Sin dai primi giorni Fr Malasi, che nel contempo ha assunto la guida della Parrocchia di St. Antony in Malindi, la più importante per ampiezza e controllo delle altre piccole chiese sparse sul territorio periferico, informa Mons. Lagho della esistenza del villaggio di Bawa la Huruma, tracciandone una ampia storia, nonché del triste evento che ha tragicamente visto Mama Mimma andare in Cielo.
Il desiderio di andare a visitare questa struttura rientra nei primi impegni che intende affrontare, ma pochi giorni dopo l’arrivo nella nuova Diocesi, purtroppo, rimane contagiato dal virus, e si vede costretto a prorogare l’uscita.
L’approssimarsi del Natale, nonché del secondo anniversario della dipartita di mia moglie, era rimasto vivo il suo ricordo tra i conoscenti più stretti. In particolare la sensibilità di un importante Ente che, sin dall’inizio dei primi lavori di realizzazione e sviluppo di questo progetto, ci aveva seguito e incoraggiato anche economicamente.

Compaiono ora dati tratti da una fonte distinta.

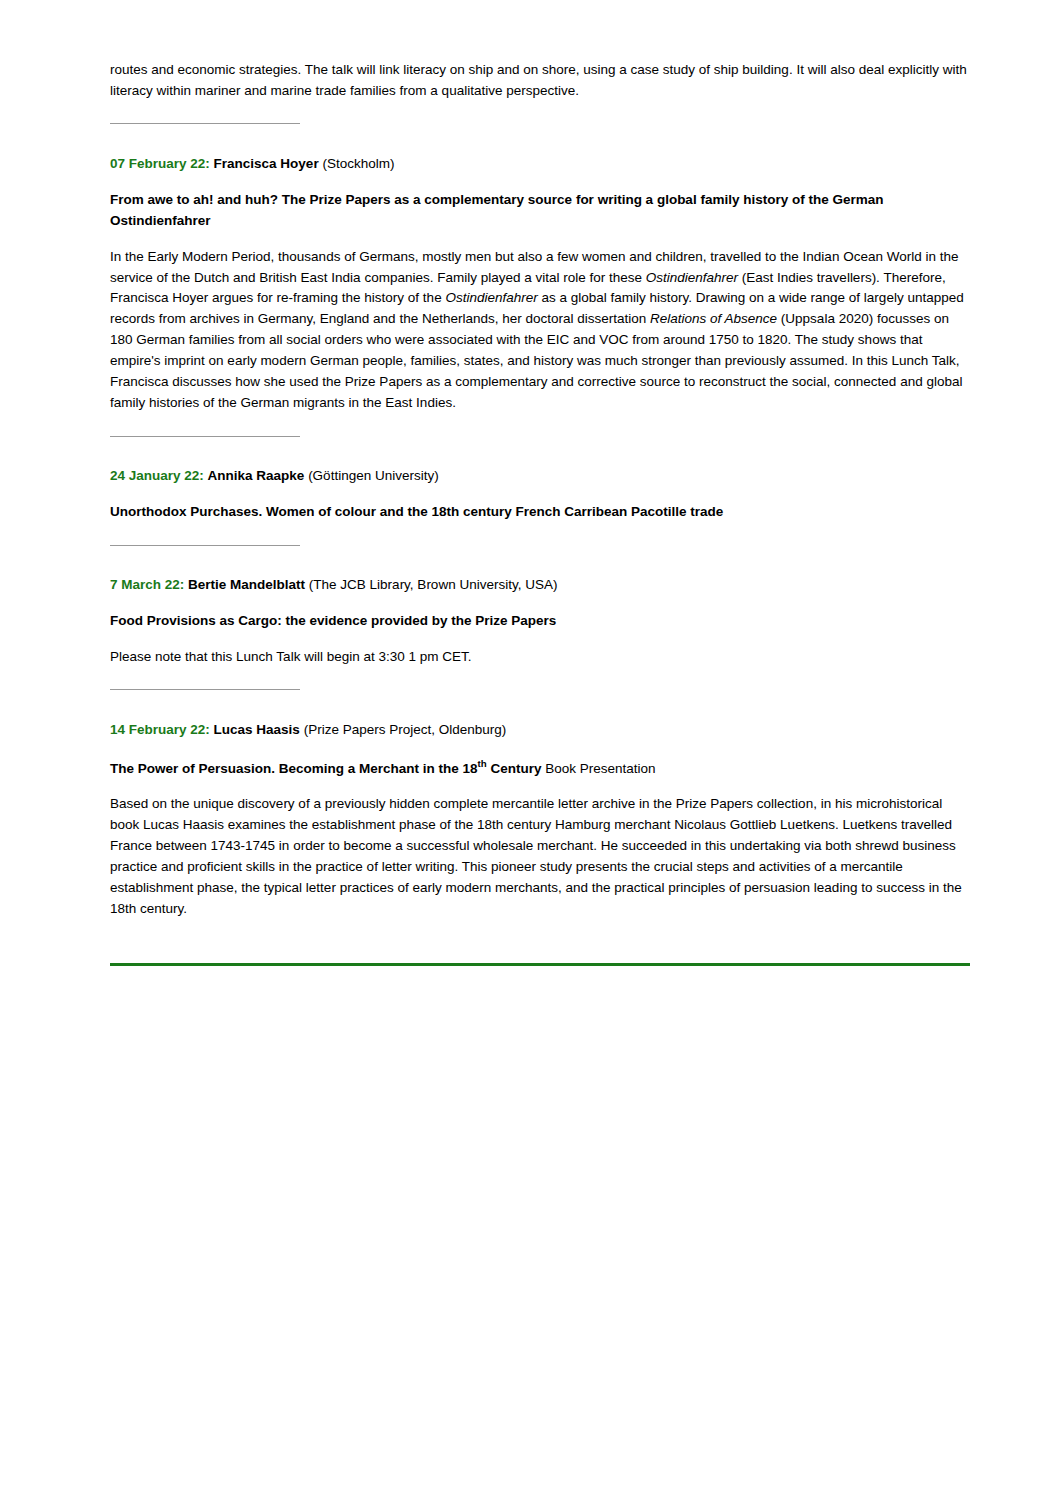routes and economic strategies. The talk will link literacy on ship and on shore, using a case study of ship building. It will also deal explicitly with literacy within mariner and marine trade families from a qualitative perspective.
07 February 22: Francisca Hoyer (Stockholm)
From awe to ah! and huh? The Prize Papers as a complementary source for writing a global family history of the German Ostindienfahrer
In the Early Modern Period, thousands of Germans, mostly men but also a few women and children, travelled to the Indian Ocean World in the service of the Dutch and British East India companies. Family played a vital role for these Ostindienfahrer (East Indies travellers). Therefore, Francisca Hoyer argues for re-framing the history of the Ostindienfahrer as a global family history. Drawing on a wide range of largely untapped records from archives in Germany, England and the Netherlands, her doctoral dissertation Relations of Absence (Uppsala 2020) focusses on 180 German families from all social orders who were associated with the EIC and VOC from around 1750 to 1820. The study shows that empire's imprint on early modern German people, families, states, and history was much stronger than previously assumed. In this Lunch Talk, Francisca discusses how she used the Prize Papers as a complementary and corrective source to reconstruct the social, connected and global family histories of the German migrants in the East Indies.
24 January 22: Annika Raapke (Göttingen University)
Unorthodox Purchases. Women of colour and the 18th century French Carribean Pacotille trade
7 March 22: Bertie Mandelblatt (The JCB Library, Brown University, USA)
Food Provisions as Cargo: the evidence provided by the Prize Papers
Please note that this Lunch Talk will begin at 3:30 1 pm CET.
14 February 22: Lucas Haasis (Prize Papers Project, Oldenburg)
The Power of Persuasion. Becoming a Merchant in the 18th Century Book Presentation
Based on the unique discovery of a previously hidden complete mercantile letter archive in the Prize Papers collection, in his microhistorical book Lucas Haasis examines the establishment phase of the 18th century Hamburg merchant Nicolaus Gottlieb Luetkens. Luetkens travelled France between 1743-1745 in order to become a successful wholesale merchant. He succeeded in this undertaking via both shrewd business practice and proficient skills in the practice of letter writing. This pioneer study presents the crucial steps and activities of a mercantile establishment phase, the typical letter practices of early modern merchants, and the practical principles of persuasion leading to success in the 18th century.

Grazie alla loro generosità l’edificazione di una quarta casa, ora diventava realizzabile.
Per festeggiare il Natale in famiglia, una signora kenyana nostra amica, che lavora in Italia, ritornava nel suo Paese per ricongiungersi ai suoi famigliari.
Questa opportunità mi ha consentito di fare recapitare all’amico Fr Malasi, parroco della parrocchia si St. Antony in Malindi, una seconda mattonella, con impressa una recente nostra l’immagine, scattata pochi giorni prima del triste evento, ed essere collocata all’ingresso della prossima casetta.
Nei primi mesi del 2021 con le risorse recuperate, nonché ad un mio personale contributo, si rende possibile confermare all’impresa costruttrice di iniziare i lavori della quarta casetta che inizieranno nella primavera avanzata per concludersi dopo due mesi.
Il giorno 11 maggio 2021, alla presenza di Fr. Malasi, e alcuni sacerdoti della Diocesi di Malindi, con l’assenza forzata del Vescovo che, come già riferito, a causa della malattia è stato costretto all’isolamento, anche la quarta casa viene benedetta e inaugurata.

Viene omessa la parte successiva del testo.